Niksko avatar Apr 28 '21 06:04 Niksko

Actually, the currently exported metrics don't really fit the purpose of alerting on render failures. What we need is some sort of condition gauge like Flux has: https://github.com/fluxcd/pkg/blob/main/runtime/metrics/recorder.go

Again, happy to submit a PR for this

Niksko avatar Apr 28 '21 07:04 Niksko

For a little bit of context, the intended design was to allow the separation of (human) operators and users. For instance one team may run one CMS controller for an entire cluster and multiple other teams may use CMS objects in the cluster.
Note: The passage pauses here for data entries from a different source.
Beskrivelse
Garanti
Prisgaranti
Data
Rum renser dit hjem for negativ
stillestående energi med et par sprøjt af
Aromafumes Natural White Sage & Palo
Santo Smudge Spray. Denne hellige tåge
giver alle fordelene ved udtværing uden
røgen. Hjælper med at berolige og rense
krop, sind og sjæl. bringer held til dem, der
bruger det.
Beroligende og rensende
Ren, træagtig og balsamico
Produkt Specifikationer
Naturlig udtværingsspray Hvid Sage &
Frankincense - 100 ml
As you found, there is a builtin controller_runtime_reconcile_total metric that includes a result label (success, error, requeue, or requeue_after). It was a conscious decision to not treat cases where a required secret/configmap object/key is missing as a reconcile error, rather an info-level warning is logged and the CMS is requeue'd. An error would indicate that something is actually wrong (e.g. RBAC) and may need (human) operator intervention. A requeue would indicate that a user hasn't configured their CMS properly (and operators should sleep through the night without getting paged).

I went ahead and added an explicit configmapsecret_controller_missing_value_render_errors_total metric, which includes a label for the namespace of the CMS. A gauge, as you suggested, would probably be nicer since the reconcile retries will eventually backoff to ~15m. Another possible solution would be to add kube-state-metrics-like support for all CMS instances with their current status.

abursavich avatar Apr 28 '21 18:04 abursavich